Es este desafío que nos plantea la conservación de la biodiversidad y la sustentabilidad lo que nos une; él nos abre la posibilidad de indagar y aprovechar las conexiones más básicas, ubicuas e invisibles que nos unen y sostienen. Es un desafío entonces, que nos ofrece de manera perentoria la oportunidad única de alejarnos de la banalidad frente a nuestro destino. No es este un reto que se pueda enfrentar desde las alturas tradicionales, soberbias e incontestables, en las que el Poder se ha posicionado y auto posicionado desde siempre.
Lo que ocurrió hace siglos en Uaxactún puede volver a ocurrir en nuestro tiempo. Sólo que esta vez no existirá una segunda oportunidad de aprender de nuestro error. El poder ha de ser entendido sólo como un nudo más del enmarañado tejido que sostiene la condición humana y su coexistencia con la naturaleza que la hace posible. Si lo logramos, habrá de ser la artesanía más elegante y valiosa que hayamos podido crear en y para nuestro universo.
Este proceso hace imprescindible que nos repensemos y requiere de la aceptación, el fomento y el fortalecimiento de las conexiones más íntimas de todos los elementos y actores que hemos mencionado. Pero además, nos dice Hanna Arendt, es un proceso que nos obliga a levantar la cabeza; a mirar más allá de nuestro propio quehacer; más allá del mandato ramplón de la eficiencia pragmática, más allá de una productividad engañosa, y mucho más allá de la estrechez proselitista del momento.

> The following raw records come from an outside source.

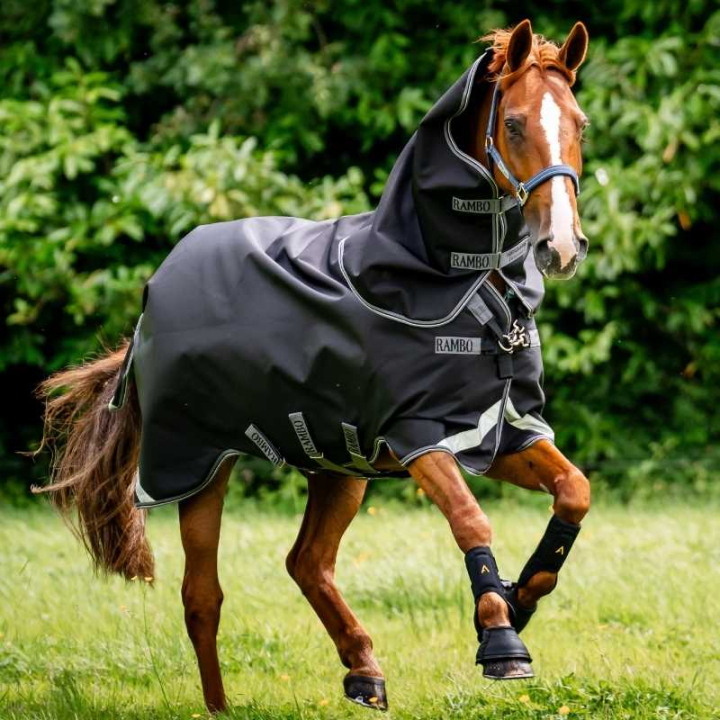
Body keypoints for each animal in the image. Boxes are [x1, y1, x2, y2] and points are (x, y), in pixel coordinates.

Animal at [35, 19, 591, 714]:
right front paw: (500, 640)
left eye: (579, 123)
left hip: (339, 466)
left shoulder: (500, 433)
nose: (560, 246)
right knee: (203, 595)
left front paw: (520, 600)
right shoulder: (420, 437)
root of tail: (154, 291)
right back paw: (222, 707)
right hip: (200, 464)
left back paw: (365, 672)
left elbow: (575, 491)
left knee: (307, 562)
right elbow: (470, 518)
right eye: (513, 124)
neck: (455, 283)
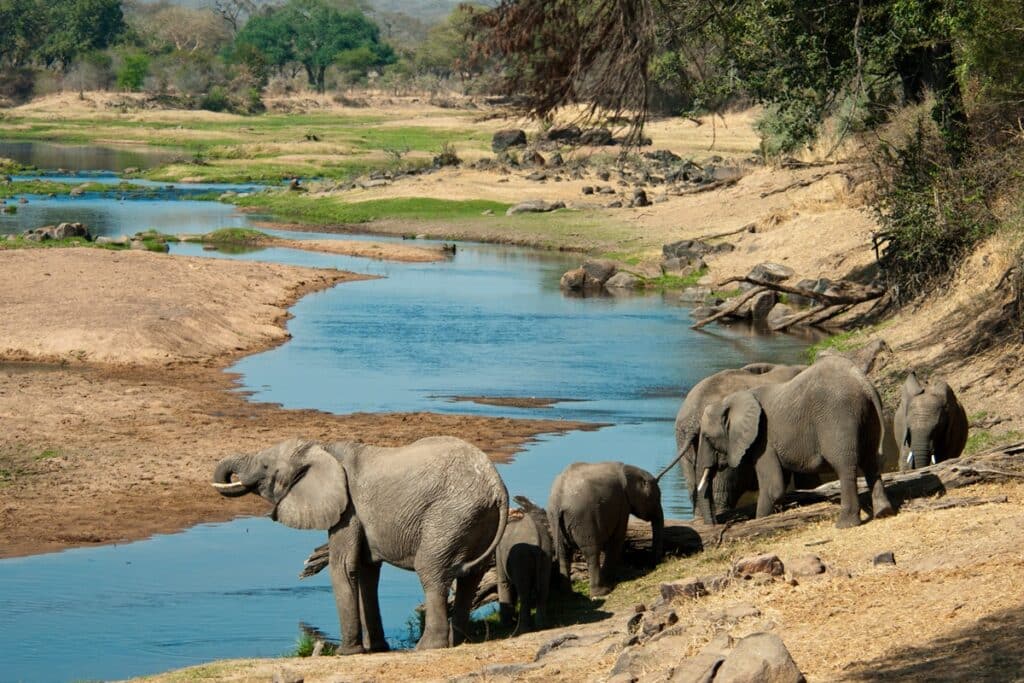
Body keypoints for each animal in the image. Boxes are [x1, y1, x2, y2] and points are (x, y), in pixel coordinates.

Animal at [210, 436, 507, 655]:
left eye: (265, 467)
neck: (322, 450)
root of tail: (497, 487)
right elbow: (366, 571)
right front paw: (376, 649)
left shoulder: (348, 509)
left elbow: (343, 566)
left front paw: (346, 653)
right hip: (475, 519)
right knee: (470, 578)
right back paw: (459, 641)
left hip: (449, 515)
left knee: (431, 571)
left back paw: (427, 647)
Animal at [495, 497, 552, 634]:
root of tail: (537, 538)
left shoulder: (499, 551)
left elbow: (504, 583)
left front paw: (506, 625)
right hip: (546, 552)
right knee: (543, 588)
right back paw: (542, 626)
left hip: (521, 556)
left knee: (524, 592)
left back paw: (521, 630)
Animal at [544, 458, 663, 598]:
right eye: (656, 498)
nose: (654, 565)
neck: (629, 470)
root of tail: (559, 500)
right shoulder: (623, 503)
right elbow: (617, 538)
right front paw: (611, 580)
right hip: (584, 519)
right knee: (591, 552)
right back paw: (602, 591)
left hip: (554, 518)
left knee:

El nuevo camino que debemos recorrer para salir de este atolladero crucial en el que estamos metidos requiere de otra visión del funcionario de gobierno y de Alta Dirección, del legislador y del magistrado, del empresario y del CEO, del académico y del investigador, del líder y del sindicato. Cualquiera sea la escudería que representamos deberemos aprender en este nuevo camino a ponderar en cada momento el resultado de cada paso dado y corregir el rumbo cada vez que sea necesario.
Para esto se hace imperativo, tal como lo reconoció Hanna Arendt, que nos alejemos de la banalidad.
En tal búsqueda compartida, si ella es
genuina, el aporte de las miradas más diferentes y los discernimientos menos parciales
será decisivo.
Vivimos en espacios diferentes y
compartimos un mismo tiempo. Dentro de nuestro país, en cada región y ciudad, e
incluso dentro de esta sala se abren múltiples miradas susceptibles de mostrar
caminos o ayudar a cambios de trayectoria.